Machine-readable hardware designs:
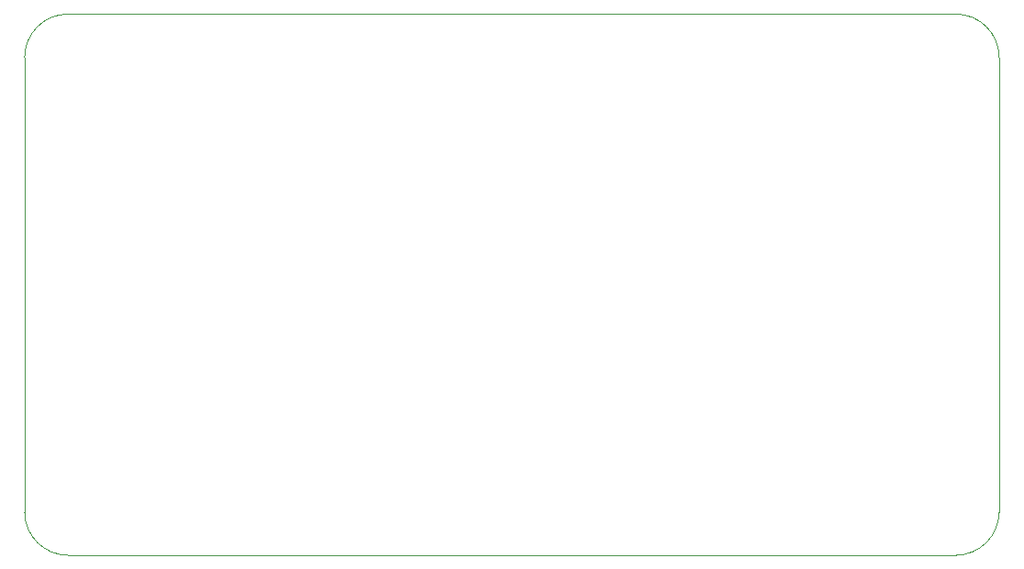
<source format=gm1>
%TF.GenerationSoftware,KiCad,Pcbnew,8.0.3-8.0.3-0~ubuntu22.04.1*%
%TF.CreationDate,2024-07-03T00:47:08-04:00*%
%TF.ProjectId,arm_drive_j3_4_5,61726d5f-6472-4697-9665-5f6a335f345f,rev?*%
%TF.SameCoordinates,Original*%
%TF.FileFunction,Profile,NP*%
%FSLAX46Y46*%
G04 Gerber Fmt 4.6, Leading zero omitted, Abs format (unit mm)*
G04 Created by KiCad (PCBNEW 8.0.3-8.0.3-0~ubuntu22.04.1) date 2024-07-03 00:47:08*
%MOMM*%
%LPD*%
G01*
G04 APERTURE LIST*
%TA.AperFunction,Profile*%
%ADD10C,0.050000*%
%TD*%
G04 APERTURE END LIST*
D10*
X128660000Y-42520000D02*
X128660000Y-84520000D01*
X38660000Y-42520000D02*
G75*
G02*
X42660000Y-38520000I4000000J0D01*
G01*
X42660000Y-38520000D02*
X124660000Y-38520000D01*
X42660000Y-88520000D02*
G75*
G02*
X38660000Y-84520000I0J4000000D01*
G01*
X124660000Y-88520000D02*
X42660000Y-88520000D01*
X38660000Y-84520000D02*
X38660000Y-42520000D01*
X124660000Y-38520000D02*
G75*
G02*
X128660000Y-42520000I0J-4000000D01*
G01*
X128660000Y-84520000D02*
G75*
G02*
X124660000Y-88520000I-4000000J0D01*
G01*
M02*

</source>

--

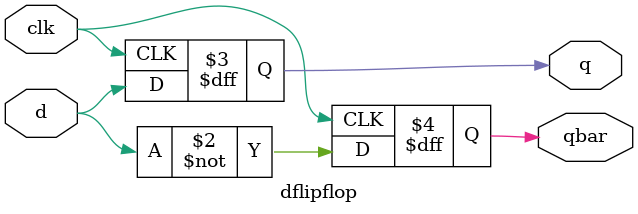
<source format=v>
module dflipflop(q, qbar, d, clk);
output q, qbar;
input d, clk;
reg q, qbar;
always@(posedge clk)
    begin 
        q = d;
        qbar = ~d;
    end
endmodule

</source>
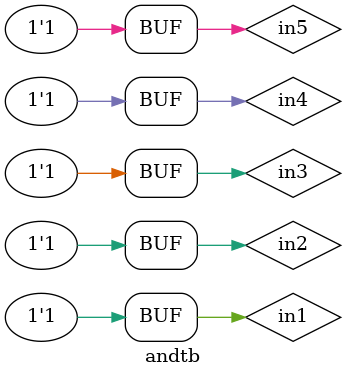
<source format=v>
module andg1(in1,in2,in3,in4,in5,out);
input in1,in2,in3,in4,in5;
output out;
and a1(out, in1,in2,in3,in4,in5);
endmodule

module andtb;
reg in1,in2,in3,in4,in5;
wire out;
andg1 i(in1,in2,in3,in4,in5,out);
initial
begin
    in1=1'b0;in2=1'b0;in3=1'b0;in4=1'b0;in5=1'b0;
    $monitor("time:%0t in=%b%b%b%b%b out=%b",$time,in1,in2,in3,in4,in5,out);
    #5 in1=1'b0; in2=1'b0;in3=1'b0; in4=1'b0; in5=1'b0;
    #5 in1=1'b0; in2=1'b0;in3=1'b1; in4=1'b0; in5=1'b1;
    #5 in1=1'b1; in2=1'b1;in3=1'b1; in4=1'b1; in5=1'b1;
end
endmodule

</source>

> [Task brief] Could you transcribe the entries above word for word, from the line with "<source format=gm1>" down to the line with "G04 APERTURE LIST*", keeping both?

> [Exercise response]
<source format=gm1>
%TF.GenerationSoftware,KiCad,Pcbnew,8.0.3-8.0.3-0~ubuntu22.04.1*%
%TF.CreationDate,2024-07-03T00:47:08-04:00*%
%TF.ProjectId,arm_drive_j3_4_5,61726d5f-6472-4697-9665-5f6a335f345f,rev?*%
%TF.SameCoordinates,Original*%
%TF.FileFunction,Profile,NP*%
%FSLAX46Y46*%
G04 Gerber Fmt 4.6, Leading zero omitted, Abs format (unit mm)*
G04 Created by KiCad (PCBNEW 8.0.3-8.0.3-0~ubuntu22.04.1) date 2024-07-03 00:47:08*
%MOMM*%
%LPD*%
G01*
G04 APERTURE LIST*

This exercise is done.